In London, protest marches were being organised and it was considered very bad form if, as a Remainer, you failed to turn up and be counted. And in Wiltshire one neighbour who already boasted of having two address books to consult when planning dinner parties — one for people who only wanted to talk about horses and one for people who could talk about other topics as well as horses — now had to implement two more sub-categories: Brexit and Remain voters. It had become clear that never the twain could meet amicably.
A celebrated writer and an editor, who had been great friends for 30 years, stopped seeing each other. ‘Sorry but I just couldn’t have anyone in the house who had voted Brexit,’ said the writer. Anyone who had been at Glastonbury and had not got around to organising a postal vote woke up determined it would never happen again. Brexit-voting boyfriends were axed as ‘fascists’. At every dinner party and in every restaurant, Brexit became the irresistible topic. Even airheads were suddenly ‘informed’ about politics.
As the arguing continued, a Leave-voting friend in Shepherd’s Bush asked me whether it was OK to have forbidden any discussion of Brexit at an upcoming supper that she was hosting for eight old friends. She couldn’t face all the arguing. Her best friend rang her to berate her for having been ‘cruel’, on the grounds that it was the subject tormenting most of them and they needed to air their views.
The trouble was, no one ever changed their minds. Brexit consumed so much energy that many of us simply stopped going to and giving dinner parties. But now there is a definite softening. ‘No one is that bothered any more,’ said my party-loving friend Jo. ‘People are much more interested in talking about coronavirus.’

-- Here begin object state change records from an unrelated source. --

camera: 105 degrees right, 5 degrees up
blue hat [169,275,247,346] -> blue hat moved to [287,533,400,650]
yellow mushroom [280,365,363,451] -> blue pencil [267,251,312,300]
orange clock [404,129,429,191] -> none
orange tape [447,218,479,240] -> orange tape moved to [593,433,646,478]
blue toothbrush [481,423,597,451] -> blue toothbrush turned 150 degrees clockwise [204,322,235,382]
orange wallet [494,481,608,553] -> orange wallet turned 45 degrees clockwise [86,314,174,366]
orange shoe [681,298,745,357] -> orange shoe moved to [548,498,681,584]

A fervent Brexiteer neighbour is going to London for a party on Friday night but she feels the celebrations will lack the certainty of, say, winning the second world war. ‘It will be more like the atmosphere of a party celebrating the Northern Ireland peace agreement,’ she says. Everyone seems relieved that we can stop arguing in the short-term, but the general attitude is indifference. And long may it remain so. Cool it on the triumphalism on Friday night.

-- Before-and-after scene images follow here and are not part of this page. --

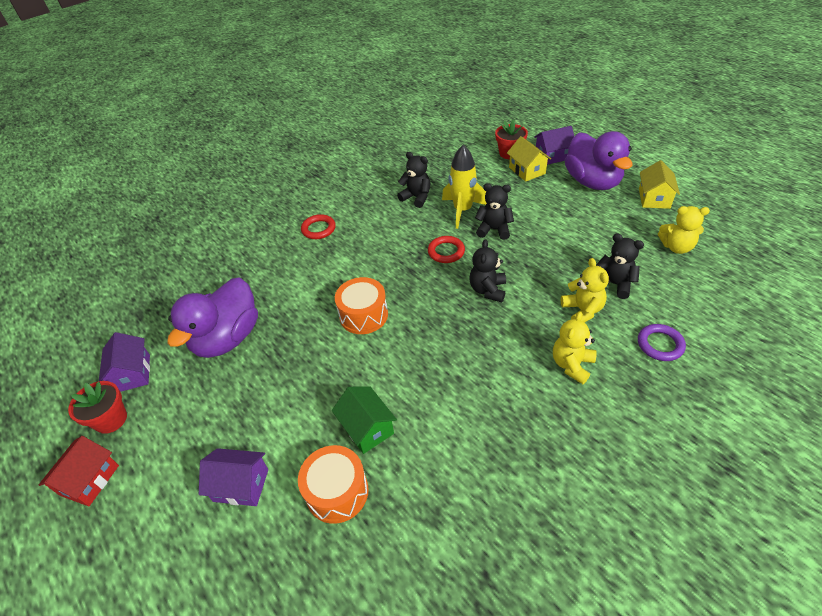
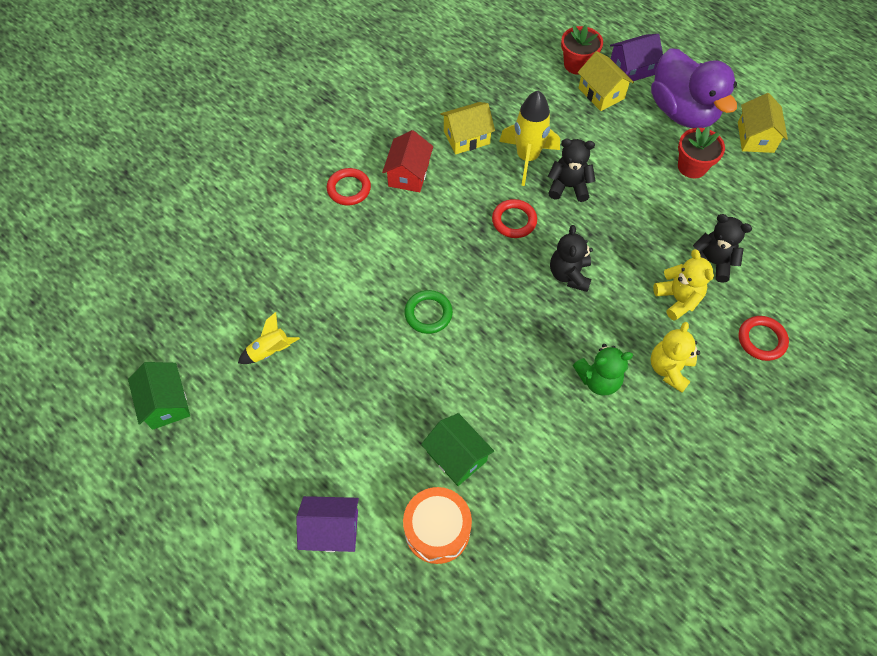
camera: 10 degrees left, 15 degrees up
red house [39,436,119,506] -> red house moved to [382,130,433,192]
red flower pot [68,381,127,434] -> red flower pot moved to [678,126,725,178]
purple house [99,332,150,392] -> green house [128,362,190,430]
purple duck [167,278,258,358] -> yellow rocket [238,312,300,364]
orange drum [335,277,388,334] -> green ring [404,290,453,334]
black teddy bear [397,152,430,208] -> yellow house [440,102,495,154]
purple ring [638,324,686,361] -> red ring [738,316,789,361]
yellow teddy bear [658,206,710,254] -> none
none -> green teddy bear [573,344,633,396]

Because the anger has subsided. It was the uncertainty which made us cross. Now it’s all ‘done and dusted and there’s nothing we can do about it’, as my eyelash technician observed. ‘We can see the light at the end of the tunnel and just go back to getting on with our lives.’
‘Grand women no longer shout at people in restaurants and at parties for voting Brexit,’ an eligible thirty-something bachelor told me. ‘The sommelier at the Connaught told me visitors are spending more on drink.’
Brexit certainly gave many of us an excuse not to go out. But I think the point is this: we can now get back to being friends with old friends. Just don’t mention the war.